» Data provided:
··········

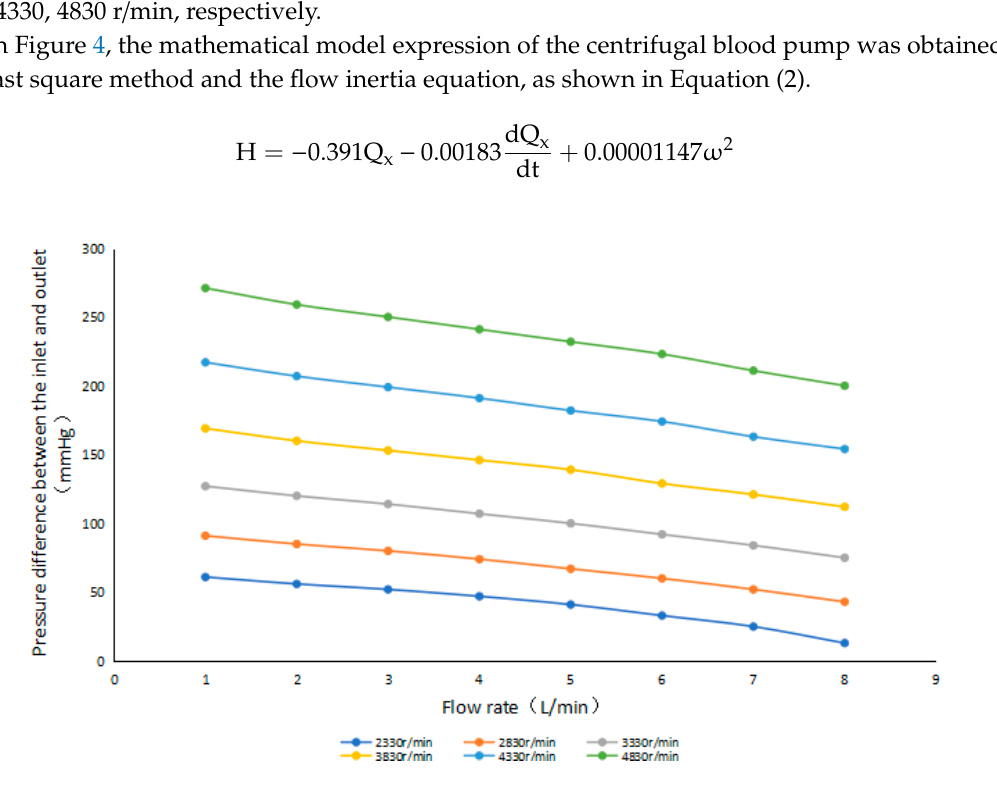
Figure 4. Pressure difference-flow characteristic curve of the centrifugal blood pump.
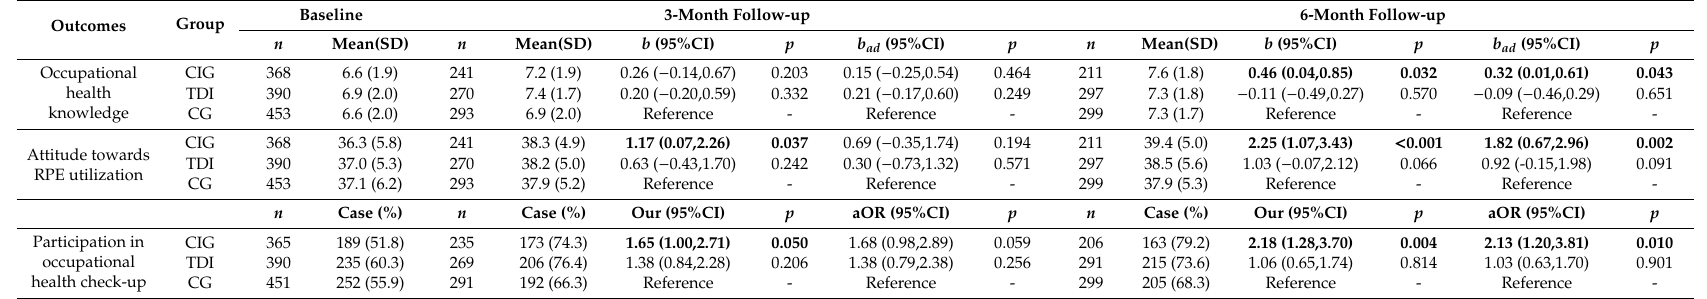
Table 4. Intervention e ff ectiveness on secondary outcomes at 3- and 6-month of intervention ( n =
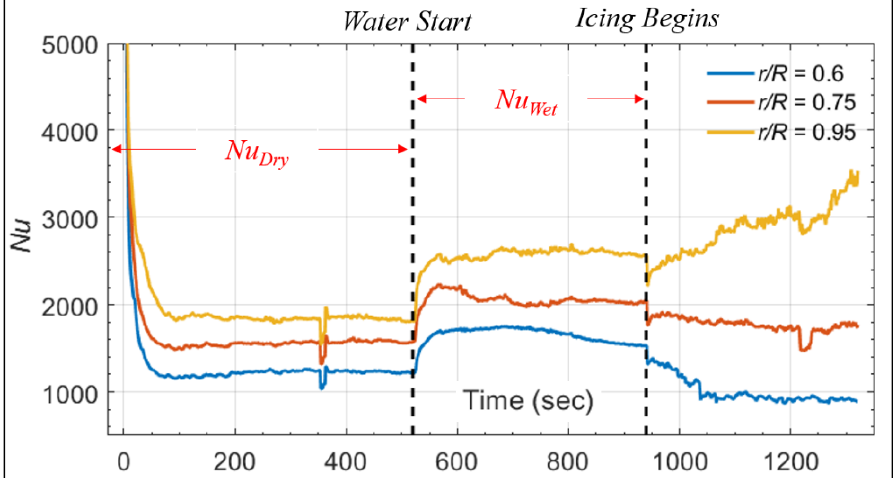
Figure 6. Instantaneous Variation in the Nu(t) for the Anti-Icing Test at T ∝ = 265.65 K for Ω = 500 RPM and V ∝ = 20 m/s (Test #9).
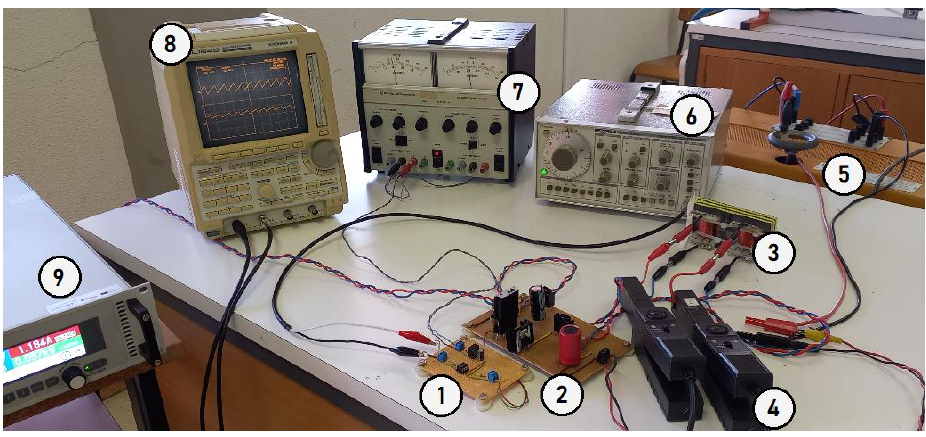
Figure 15. Experimental setup.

··········

» Instructions to follow:
Reprint the data verbatim, pictures excluded.

» Result:
Figure 4. Pressure difference-flow characteristic curve of the centrifugal blood pump.
Table 4. Intervention e ff ectiveness on secondary outcomes at 3- and 6-month of intervention ( n =
Figure 6. Instantaneous Variation in the Nu(t) for the Anti-Icing Test at T ∝ = 265.65 K for Ω = 500 RPM and V ∝ = 20 m/s (Test #9).
Figure 15. Experimental setup.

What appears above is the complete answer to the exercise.